For three sports at Temple, the move to the American Athletic Conference isn’t a move at all.
The crew, fencing and gymnastics teams will not be competing in The American next season. The newly formed conference doesn’t sponsor enough crew teams for competition, and fencing and gymnastics compete in divisions separate from conferences.
Players and coaches from all three teams said not much will be changing next season, but they all are hopeful that the switch to The American will bring forth budget increases.
“Well nothing is going to change, at least nothing that I know of,” senior rower Mike Mirabella said. “Nothing has really changed in my four years [at Temple].”
Crew coach Gavin White said that, with an increased budget, the team would greatly benefit as it continues to lobby for a new boathouse, a process that’s been ongoing with the city for five years, but appears to be near its closing stages.
“We will see,” White said. “We realize that it’s going to cost a lot of money.”
Men’s and women’s gymnastics will continue to compete in the Eastern Collegiate Athletic Conference. Gymnasts said they’re fine with staying put while some of their student-athlete peers make a transition.
“Personally, I’m content being in the ECAC,” freshman Evan Eigner said. “I mean we’ve had a great history in the ECAC. The teams that we compete with, we have good rivalries. So I don’t really think that we’re missing out too much, because each year it’s a battle to win our conference cup.”
He added, “I don’t really know too much about [The American] so I don’t really know what that experience is, so it is kind of tough to say if we are missing out, but I think we are all pretty happy in the ECAC.”
From a coaching perspective, the athletic department’s move into The American is expected to increase the budget in all sports. With that budget increase comes the potential to host more home meets and help raise the recognition of the gymnastics program to the student body at Temple, women’s coach Aaron Murphy said.
“I’d love to give my women’s team an additional chance to showcase their sport and skills in front of a home crowd,” Murphy said. “Most other women’s programs out there have four to five home meets a year to publicize gymnastics and here at Temple we feel a bit deprived of that.”
The cost to host a home meet can total nearly $10,000 – a cost that is too extravagant within the program’s current budget to have more than two home meets a year. But with a potential budget increase, Murphy talked about the possibility of having a double-dual meet in which men’s and women’s gymnastics would compete together simultaneously against a school that also has a men’s and women’s gymnastics program.
“I’d have the men compete in that home meet with us to double the crowd’s energy in McGonigle [Hall] and show the student body of Temple how exciting a gymnastics meet can be,” Murphy said.

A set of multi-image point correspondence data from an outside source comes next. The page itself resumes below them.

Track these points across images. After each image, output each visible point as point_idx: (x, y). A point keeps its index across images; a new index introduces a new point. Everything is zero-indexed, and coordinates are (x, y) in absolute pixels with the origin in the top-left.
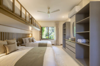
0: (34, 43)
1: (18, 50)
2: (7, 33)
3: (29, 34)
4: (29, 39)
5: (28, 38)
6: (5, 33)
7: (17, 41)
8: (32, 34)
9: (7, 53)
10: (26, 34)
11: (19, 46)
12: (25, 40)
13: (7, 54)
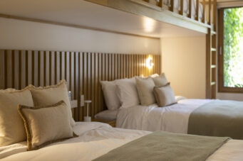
0: (163, 110)
1: (75, 136)
2: (33, 52)
3: (139, 57)
4: (138, 88)
5: (133, 80)
6: (27, 52)
7: (76, 96)
8: (158, 59)
9: (30, 145)
10: (126, 57)
11: (83, 120)
12: (117, 90)
13: (30, 149)
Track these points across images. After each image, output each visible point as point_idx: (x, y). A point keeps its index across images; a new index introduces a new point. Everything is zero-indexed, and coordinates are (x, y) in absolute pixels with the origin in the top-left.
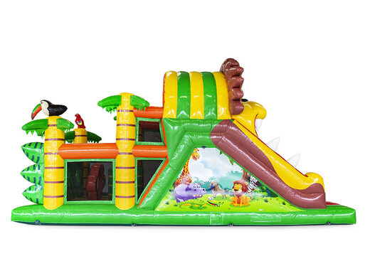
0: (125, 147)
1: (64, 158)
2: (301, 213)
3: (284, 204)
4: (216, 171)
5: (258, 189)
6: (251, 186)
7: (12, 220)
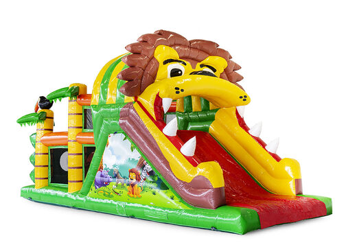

If the budget increase is still not substantial enough to host more home meets, men’s coach Fred Turoff has suggested revamping the team’s equipment in the gym.
“A home meet is going to cost us many thousands, and if the increase to our budget is only one or two thousand [dollars] it just means that I will probably replace a used mat or something,” Turoff said with a laugh.
As for fencing, the team will continue to compete against Division I schools from all conferences. Fencing is not part of any one conference and competes openly throughout the NCAA.
“It really doesn’t make any difference for us,” junior sabre Tasia Ford said. “Because we’ve never been in the same conference as the rest of the school, so we’ve always been completely different, no change for us.”
Along with coaches White, Murphy and Turoff, fencing coach Nikki Franke hopes there will be a budget increase.
“I hope there will be several increases but we don’t know yet,” Franke said.